En el pasado, Escrivá ya demostró esa independencia cuando ejerció en un puesto similar: como presidente de la Airef, donde le nombró el PP hace justo diez años. En este organismo, se dedicaba a fiscalizar el gasto público de todas las administraciones, a evaluar la sostenibilidad y eficiencia de cada medida. Al poco de llegar, el PP empezó a sentirse incómodo con su función: porque Escrivá no se plegaba a sus deseos. Montoro intentó recortar sus competencias por medio de un reglamento y Escrivá recurrió a los tribunales, en un pleito que ganó.
En el Banco de España dudo que vaya a ser distinto.

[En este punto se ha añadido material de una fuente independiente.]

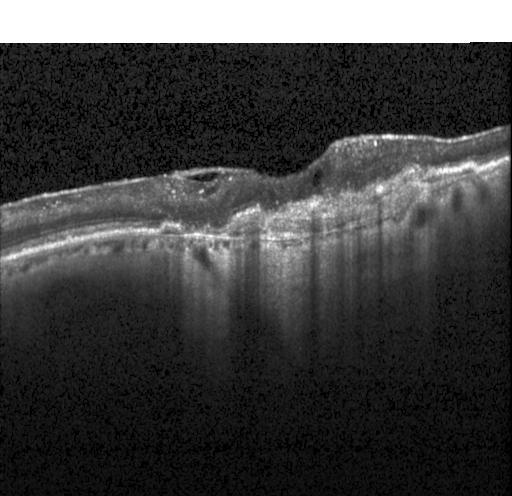

Diagnosis: a choroidal neovascular membrane.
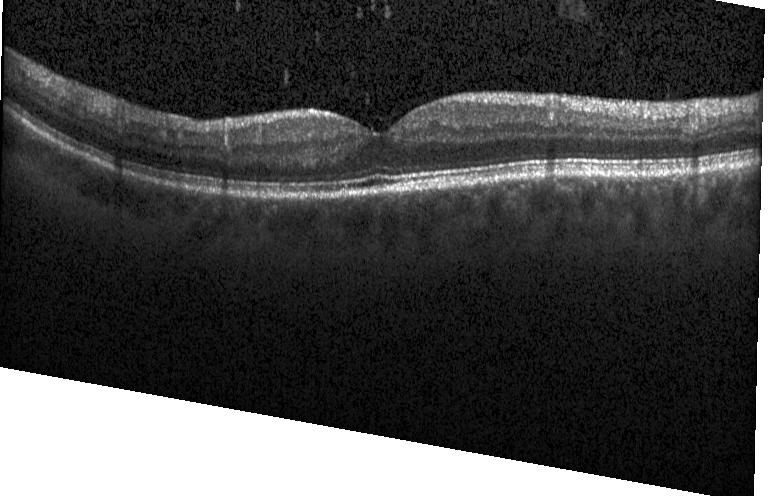
Finding: no choroidal neovascularization, diabetic macular edema, or drusen.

Cualquiera que conozca a Escrivá, y cómo ha sido su papel en el Gobierno durante estos últimos años, sabe tres cosas.
La primera, que tiene una mentalidad progresista y en todos los debates económicos dentro del Consejo de Ministros se ha situado siempre en el lado correcto. Por ejemplo, fue clave en que el Gobierno aprobara la política de subvencionar los ERTE durante la pandemia, algo a lo que Nadia Calviño y María Jesús Montero en un primer momento se oponían. O en los impuestos a la banca, un sector que debería estar preocupado porque le espera una supervisión más estricta de la que ha sido habitual hasta ahora. También fue uno de los principales apoyos de Yolanda Díaz en sacar adelante la reforma laboral, o las subidas del Salario Mínimo, frente a la resistencia del ala más liberal del Gobierno.
La segunda, que es un economista extremadamente solvente y riguroso, capaz de convencer con los datos, una virtud que seguro será útil para España en los importantísimos debates sobre los tipos de interés en el BCE. La prueba está en haber logrado con éxito una misión que parecía imposible: que los hombres de negro de Europa permitieran una reforma progresista del sistema de pensiones, sin los recortes que muchos veían como inevitables, y que por eso apoyaron los sindicatos (y criticó la patronal).
La tercera, que no se plegará ante nadie y defenderá su independencia como gobernador, igual que antes lo hizo en la Airef. Tampoco ante Pedro Sánchez, aunque lo haya nombrado.